===== Text passage
Looking at the metric itself it seems to miss the value for the queue cw-export
which actually is present in the data.
This kind of suggests me a problem with truncation or internal batching the API might be doing.
Glancing up through the logs I'm only seeing it fail on MetricData.member.13.Dimensions.member.3.Value
One more piece of info I just learned that might help. This only happens when I publish on the AMQP default exchange. Publishing on other exchanges works fine. Perhaps AWS doesn't like the name of that default exchange (I think it's "/") perhaps you need to switch it to %2F
before you send it over
I tested the output you provided and it worked. Issue is it's truncated and is probably missing the offending data points (no exchange related metrics where logged).
I built a new one hopefully avoiding the truncation issue. Could you please try this out?
@noxdafox Sorry for the delay. I'm still getting the error using the build you included in your last comment after publishing a message to a default exchange when I have exchange metrics enabled.
The last build is not trying to address the error but to better print the cause. The previous output you provided me is truncated so I slightly modified the routine to avoid the truncation.
Could you please paste me the new output you see on the log?
You should now see this message:
Publishing CW Metrics chunk: ...
Followed by the error traceback. Could you please provide me the last message above before seeing the error traceback?
==========
** Tasks **
1. Retype the metrics export thread word for word, beginning at the words "The last build" and stopping after "the error traceback?".
2. List every sentence in the metrics export thread that begins with "Could you please", one per line.
===== Study material
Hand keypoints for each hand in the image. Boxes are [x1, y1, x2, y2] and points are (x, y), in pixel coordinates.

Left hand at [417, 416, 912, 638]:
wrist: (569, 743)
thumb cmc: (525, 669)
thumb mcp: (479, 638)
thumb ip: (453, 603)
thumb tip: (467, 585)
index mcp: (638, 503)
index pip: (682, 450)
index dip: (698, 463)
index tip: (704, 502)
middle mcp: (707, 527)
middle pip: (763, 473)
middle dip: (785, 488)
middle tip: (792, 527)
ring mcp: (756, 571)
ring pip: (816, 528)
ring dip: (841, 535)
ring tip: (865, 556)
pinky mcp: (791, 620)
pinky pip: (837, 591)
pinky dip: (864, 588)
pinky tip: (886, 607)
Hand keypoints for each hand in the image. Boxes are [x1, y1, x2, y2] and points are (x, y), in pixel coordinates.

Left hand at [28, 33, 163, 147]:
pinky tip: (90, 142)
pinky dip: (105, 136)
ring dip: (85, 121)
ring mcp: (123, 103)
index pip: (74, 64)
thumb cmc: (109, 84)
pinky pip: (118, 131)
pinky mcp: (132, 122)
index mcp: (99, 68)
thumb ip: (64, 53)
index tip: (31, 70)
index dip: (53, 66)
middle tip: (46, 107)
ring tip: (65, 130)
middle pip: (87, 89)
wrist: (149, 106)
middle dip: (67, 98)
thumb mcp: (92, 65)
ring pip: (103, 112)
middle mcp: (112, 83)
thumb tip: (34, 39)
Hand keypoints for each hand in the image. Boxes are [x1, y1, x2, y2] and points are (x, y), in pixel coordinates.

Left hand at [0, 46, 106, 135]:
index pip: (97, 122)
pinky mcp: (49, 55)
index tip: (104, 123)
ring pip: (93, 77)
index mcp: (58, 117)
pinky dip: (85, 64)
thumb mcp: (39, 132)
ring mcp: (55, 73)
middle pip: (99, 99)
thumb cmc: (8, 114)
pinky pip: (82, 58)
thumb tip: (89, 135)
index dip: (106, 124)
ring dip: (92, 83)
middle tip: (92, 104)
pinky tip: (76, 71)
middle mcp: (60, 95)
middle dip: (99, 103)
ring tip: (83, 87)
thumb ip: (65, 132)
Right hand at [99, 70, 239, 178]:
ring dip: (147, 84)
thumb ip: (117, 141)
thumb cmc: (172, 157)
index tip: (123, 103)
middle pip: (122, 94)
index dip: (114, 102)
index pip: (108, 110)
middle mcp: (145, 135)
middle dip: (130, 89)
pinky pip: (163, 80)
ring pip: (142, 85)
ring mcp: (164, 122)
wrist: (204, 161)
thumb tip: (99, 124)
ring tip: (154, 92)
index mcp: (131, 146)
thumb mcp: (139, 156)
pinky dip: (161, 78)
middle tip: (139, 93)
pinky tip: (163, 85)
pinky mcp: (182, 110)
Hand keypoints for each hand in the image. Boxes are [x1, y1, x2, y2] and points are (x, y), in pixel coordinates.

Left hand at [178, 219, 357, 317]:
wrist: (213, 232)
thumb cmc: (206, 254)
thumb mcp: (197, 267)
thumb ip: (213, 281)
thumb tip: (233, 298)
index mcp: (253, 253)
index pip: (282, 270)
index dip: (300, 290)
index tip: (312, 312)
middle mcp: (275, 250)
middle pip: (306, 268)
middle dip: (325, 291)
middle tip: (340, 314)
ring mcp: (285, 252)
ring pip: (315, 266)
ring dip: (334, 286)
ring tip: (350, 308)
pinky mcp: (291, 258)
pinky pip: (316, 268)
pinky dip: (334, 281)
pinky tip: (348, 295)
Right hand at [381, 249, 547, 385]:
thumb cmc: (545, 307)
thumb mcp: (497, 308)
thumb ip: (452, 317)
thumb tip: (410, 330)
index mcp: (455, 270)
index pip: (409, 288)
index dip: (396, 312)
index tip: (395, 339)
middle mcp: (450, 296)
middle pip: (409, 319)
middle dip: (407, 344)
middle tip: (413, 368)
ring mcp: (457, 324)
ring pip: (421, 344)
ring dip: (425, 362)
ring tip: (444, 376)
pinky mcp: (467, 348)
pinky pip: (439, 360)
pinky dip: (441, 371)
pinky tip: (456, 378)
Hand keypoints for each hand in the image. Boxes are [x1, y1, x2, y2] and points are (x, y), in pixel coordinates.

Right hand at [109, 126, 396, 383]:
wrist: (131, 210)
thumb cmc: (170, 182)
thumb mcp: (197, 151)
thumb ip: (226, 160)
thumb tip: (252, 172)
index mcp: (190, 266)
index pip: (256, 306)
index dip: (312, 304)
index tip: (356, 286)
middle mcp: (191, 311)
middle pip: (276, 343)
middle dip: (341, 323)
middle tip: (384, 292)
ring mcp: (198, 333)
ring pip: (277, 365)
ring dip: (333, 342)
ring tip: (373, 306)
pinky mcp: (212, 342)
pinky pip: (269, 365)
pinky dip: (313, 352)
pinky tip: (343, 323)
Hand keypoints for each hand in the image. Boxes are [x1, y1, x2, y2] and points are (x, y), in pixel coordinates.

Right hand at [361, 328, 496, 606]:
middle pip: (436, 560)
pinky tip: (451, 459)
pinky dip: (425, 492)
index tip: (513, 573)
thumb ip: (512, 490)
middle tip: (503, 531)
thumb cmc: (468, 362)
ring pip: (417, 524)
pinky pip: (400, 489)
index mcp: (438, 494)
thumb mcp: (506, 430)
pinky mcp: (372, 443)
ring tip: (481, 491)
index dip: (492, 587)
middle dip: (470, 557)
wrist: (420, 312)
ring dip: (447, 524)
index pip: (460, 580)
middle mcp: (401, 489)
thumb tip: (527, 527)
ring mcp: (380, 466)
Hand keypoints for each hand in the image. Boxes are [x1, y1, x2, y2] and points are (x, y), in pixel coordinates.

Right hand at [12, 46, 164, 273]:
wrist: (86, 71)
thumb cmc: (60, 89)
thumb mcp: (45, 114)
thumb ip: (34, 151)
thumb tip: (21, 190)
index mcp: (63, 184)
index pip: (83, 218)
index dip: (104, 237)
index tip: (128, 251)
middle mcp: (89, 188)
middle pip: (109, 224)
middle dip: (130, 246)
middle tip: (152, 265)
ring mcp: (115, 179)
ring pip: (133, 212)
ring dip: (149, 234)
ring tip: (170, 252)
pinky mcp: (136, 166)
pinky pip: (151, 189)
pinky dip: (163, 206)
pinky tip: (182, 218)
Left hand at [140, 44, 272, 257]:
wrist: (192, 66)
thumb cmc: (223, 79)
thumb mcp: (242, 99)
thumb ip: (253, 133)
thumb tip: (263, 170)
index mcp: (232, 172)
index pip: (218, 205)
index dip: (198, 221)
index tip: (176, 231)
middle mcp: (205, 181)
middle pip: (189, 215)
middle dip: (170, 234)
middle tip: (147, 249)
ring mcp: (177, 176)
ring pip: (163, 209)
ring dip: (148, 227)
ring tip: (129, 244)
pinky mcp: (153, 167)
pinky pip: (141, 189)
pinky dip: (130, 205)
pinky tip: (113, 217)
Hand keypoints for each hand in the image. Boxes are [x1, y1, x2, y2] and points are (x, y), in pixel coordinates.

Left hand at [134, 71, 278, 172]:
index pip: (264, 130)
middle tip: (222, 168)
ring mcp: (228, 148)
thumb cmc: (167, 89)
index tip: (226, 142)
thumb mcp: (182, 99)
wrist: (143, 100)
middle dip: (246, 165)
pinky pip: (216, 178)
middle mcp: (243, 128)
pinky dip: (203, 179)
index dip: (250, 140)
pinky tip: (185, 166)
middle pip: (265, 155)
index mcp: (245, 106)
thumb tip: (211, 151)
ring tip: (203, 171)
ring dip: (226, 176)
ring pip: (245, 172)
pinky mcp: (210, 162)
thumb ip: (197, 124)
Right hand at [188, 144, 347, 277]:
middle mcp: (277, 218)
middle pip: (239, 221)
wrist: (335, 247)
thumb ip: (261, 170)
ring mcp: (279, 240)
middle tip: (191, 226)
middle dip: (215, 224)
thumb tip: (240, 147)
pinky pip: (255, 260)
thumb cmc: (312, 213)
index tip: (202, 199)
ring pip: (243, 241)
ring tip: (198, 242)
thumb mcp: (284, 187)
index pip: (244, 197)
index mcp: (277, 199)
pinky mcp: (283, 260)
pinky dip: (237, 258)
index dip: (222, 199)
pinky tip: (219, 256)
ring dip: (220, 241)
==========
** Solutions **
1.
The last build is not trying to address the error but to better print the cause. The previous output you provided me is truncated so I slightly modified the routine to avoid the truncation.
Could you please paste me the new output you see on the log?
You should now see this message:
Publishing CW Metrics chunk: ...
Followed by the error traceback. Could you please provide me the last message above before seeing the error traceback?

2.
Could you please try this out?
Could you please paste me the new output you see on the log?
Could you please provide me the last message above before seeing the error traceback?